Larger employers are now burdened with workers who have discovered that once qualified for FMLA time they are often given wide leeway by employers regarding taking time off work. When scheduling workers some companies are forced to schedule “an extra 15% of workers on weekdays and an extra 33% of workers on weekends” (Leah, 2008, n.p.). Because FMLA time is not required to be prearranged workers often take sudden weekends off or leave early on Fridays. Extra staffing costs companies large amounts of money just to be sure they have sufficient workers to cover for other workers who decide not to work a shift and write it off to FMLA.
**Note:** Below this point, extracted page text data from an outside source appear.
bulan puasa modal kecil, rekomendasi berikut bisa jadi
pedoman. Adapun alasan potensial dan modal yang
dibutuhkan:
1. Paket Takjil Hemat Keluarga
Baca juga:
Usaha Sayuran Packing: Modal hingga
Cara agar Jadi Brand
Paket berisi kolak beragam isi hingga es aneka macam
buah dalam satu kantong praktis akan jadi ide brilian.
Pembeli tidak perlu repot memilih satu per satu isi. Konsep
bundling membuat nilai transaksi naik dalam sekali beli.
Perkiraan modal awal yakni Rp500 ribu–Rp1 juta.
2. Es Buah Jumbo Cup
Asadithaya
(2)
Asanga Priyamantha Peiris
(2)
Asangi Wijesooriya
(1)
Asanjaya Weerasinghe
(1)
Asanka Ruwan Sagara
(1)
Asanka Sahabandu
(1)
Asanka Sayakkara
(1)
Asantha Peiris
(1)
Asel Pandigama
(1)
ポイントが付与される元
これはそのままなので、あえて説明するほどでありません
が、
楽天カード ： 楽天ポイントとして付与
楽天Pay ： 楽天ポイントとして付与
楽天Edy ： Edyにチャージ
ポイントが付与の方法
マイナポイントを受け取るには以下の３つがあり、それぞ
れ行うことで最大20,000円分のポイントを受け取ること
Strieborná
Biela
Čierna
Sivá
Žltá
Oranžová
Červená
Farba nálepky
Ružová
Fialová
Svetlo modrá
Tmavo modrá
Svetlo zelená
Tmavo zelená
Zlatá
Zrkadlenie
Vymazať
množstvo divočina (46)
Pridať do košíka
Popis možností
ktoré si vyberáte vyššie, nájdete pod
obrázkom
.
Although there are many legitimate users of FMLA time the act allows for widespread abuse. At least “10 to 12% of people who take FLMA are not doing it legitimately, according to Jim Brown, senior vice president of FMLAsource, an affiliate of ComPsych” (Leah, 2008, n.p.).

Another issue that faces companies regarding staffing is the increased cost of Social Security premiums. When deciding if a new employee can be hired companies must not only count the cost of the wages paid to the employee but also the cost of employer contributions to the Social Security fund. Governmental requirements such as Social Security have a huge impact on the employer’s ability to adequately staff.

Leah, C. S. (2008). I’m on FMLA leave: Benefits pros offer their peers advice on combating FMLA abuse. Employee Benefit News, , n/a. Retrieved from http://search.proquest.com/docview/214866517?accountid=32521
Reilly, M., Minnick, C., & Baack, D. (2011) The Five Functions of Effective Management. Bridgepoint Education: San Diego.